As you might have guessed, most of the problems in this repository come from two major Russian competitive programming training platforms:

  • ACMP - it’s a long-running site with a huge archive of problems. Alongside solid classic tasks, there are plenty of quirky and non-standard problems - sometimes with unusual constraints, odd formulations, or obscurity in the sense of being more about decoding the statement and handling edge cases than applying a clean textbook algorithm. The site is maintained by Sergey N. Belyaev (listed as the author/admin in ACMP materials) and is associated with the Krasnoyarsk Krai Palace of Pioneers and Schoolchildren.

  • Yandex CodeRun - it’s Yandex’s developer training platform: an online problem catalog and curated selections to practice programming across multiple tracks (e.g., backend, frontend, mobile, ML/analytics). It also has community features and periodic challenges/events. The platform is operated by Yandex LLC (ООО «Яндекс»).

  • Timus Online Judge - a classic ICPC-flavored problem archive and online judge. It hosts Internet versions of many contests held at Ural Federal University (UrFU) and includes problems from regional ICPC/NEERC-style contests (and related training events). The site is created and administered by students and graduates of UrFU.

Languages

  • C/C++ - my primary languages. I use them at work, I enjoy them, and most competitive programming tasks are a natural fit for this toolset.
  • C# - here mostly out of curiosity. I occasionally poke the .NET ecosystem/infrastructure just because I`m interested.
  • PHP - work-driven: I deal with the PHP ecosystem from the runtime/engine and extensions side (C mostly). We run static analysis on the engine/addon code, triage findings, and do fuzzing. Sometimes I write some PHP to better understand how it behaves in practice.
  • Python - the baseline language. It’s the quickest way to prototype, validate ideas, or write tiny utilities. I use it when I don`t wanna be bothered.

Code style

This repository is mostly competitive-programming style code: consistent, fast to write/read under time pressure, and focused on the algorithm rather than ceremony.

What you’ll see a lot (generally in C/C++ files):

  • A small personal template: #include <bits/stdc++.h>, fast I/O, and a few tiny helpers/aliases.
  • Short, consistent naming: n, m, k, ans, g, dp, dist, etc. The goal is to reduce visual noise. I don`t like long words.
  • Shorthands/macros like rep, sz, all, pb, fi/se, rsr(...) to compress boilerplate (looping, container ops, pair access). This is intentional and comes from a low-level mindset: make common patterns dense and recognizable. I don`t like long expressions.
  • A deliberate trade-off: this style is great for contests and personal notes, but I do not claim macros are best practice for production.

Build & CI

I keep a small CI pipeline that’s intentionally close to my setup. The goal is reproducibility and “works on my machine” parity - if it compiles here, it’ll compile on my box too.

  • Environment: GitHub Actions runs everything inside a debian:bookworm-slim container.
  • C/C++ (LLVM Clang only): every *.cpp is compiled as C++20, every *.c as C11 (-O2 -pipe; C links with -lm). Each file is built standalone and outputs go into build_ci/ - this catches missing headers, accidental dependencies, etc.
  • C# (Mono): compiles every *.cs with mcs (-optimize+) into build_ci_cs/.
  • VB (Mono): compiles every *.vb with vbc (or mono .../vbc.exe fallback) (-optimize+) into build_ci_vb/.
  • Python: syntax/bytecode sanity via pypy3 -m compileall.
  • PHP: lint via php -l.

This is a build/lint sanity check, not a full correctness test. Maybe one day in the future I will decide to organize full-fledged tests.

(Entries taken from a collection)
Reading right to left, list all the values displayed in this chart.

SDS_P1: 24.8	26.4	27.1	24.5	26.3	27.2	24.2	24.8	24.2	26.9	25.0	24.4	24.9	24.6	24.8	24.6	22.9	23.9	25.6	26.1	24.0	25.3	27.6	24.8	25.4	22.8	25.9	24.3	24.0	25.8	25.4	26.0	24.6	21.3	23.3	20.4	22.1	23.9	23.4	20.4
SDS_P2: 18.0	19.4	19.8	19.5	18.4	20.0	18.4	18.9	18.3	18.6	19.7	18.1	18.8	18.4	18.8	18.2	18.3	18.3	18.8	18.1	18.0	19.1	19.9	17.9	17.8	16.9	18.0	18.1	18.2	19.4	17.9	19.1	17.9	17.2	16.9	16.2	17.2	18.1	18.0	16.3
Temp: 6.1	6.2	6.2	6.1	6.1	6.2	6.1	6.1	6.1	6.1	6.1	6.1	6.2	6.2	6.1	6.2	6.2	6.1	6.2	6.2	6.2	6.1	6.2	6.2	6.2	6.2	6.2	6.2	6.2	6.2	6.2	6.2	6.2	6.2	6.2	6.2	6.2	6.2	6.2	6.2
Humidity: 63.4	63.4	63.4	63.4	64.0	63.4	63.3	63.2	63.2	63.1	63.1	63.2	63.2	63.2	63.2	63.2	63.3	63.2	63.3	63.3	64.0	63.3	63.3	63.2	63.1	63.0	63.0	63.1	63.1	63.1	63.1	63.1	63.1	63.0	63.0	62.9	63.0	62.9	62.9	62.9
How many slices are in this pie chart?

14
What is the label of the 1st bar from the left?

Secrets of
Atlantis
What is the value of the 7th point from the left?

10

* * *

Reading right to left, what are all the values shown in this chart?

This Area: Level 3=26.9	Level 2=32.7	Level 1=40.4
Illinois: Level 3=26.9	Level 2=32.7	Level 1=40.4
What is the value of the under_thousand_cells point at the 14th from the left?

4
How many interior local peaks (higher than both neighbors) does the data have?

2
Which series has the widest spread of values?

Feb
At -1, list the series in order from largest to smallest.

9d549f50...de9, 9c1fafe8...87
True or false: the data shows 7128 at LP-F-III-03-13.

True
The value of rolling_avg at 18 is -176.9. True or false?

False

--

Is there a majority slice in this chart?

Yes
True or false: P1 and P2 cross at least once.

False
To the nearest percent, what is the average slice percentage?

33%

▸ **Exercise instructions**
Answer these from the repository description:
(a) Which company operates Yandex CodeRun?
(b) Which language is called the baseline language?
(c) Inside which container does GitHub Actions run everything?

▸ **Answer to the exercise**
(a) Yandex LLC (ООО «Яндекс»)
(b) Python
(c) debian:bookworm-slim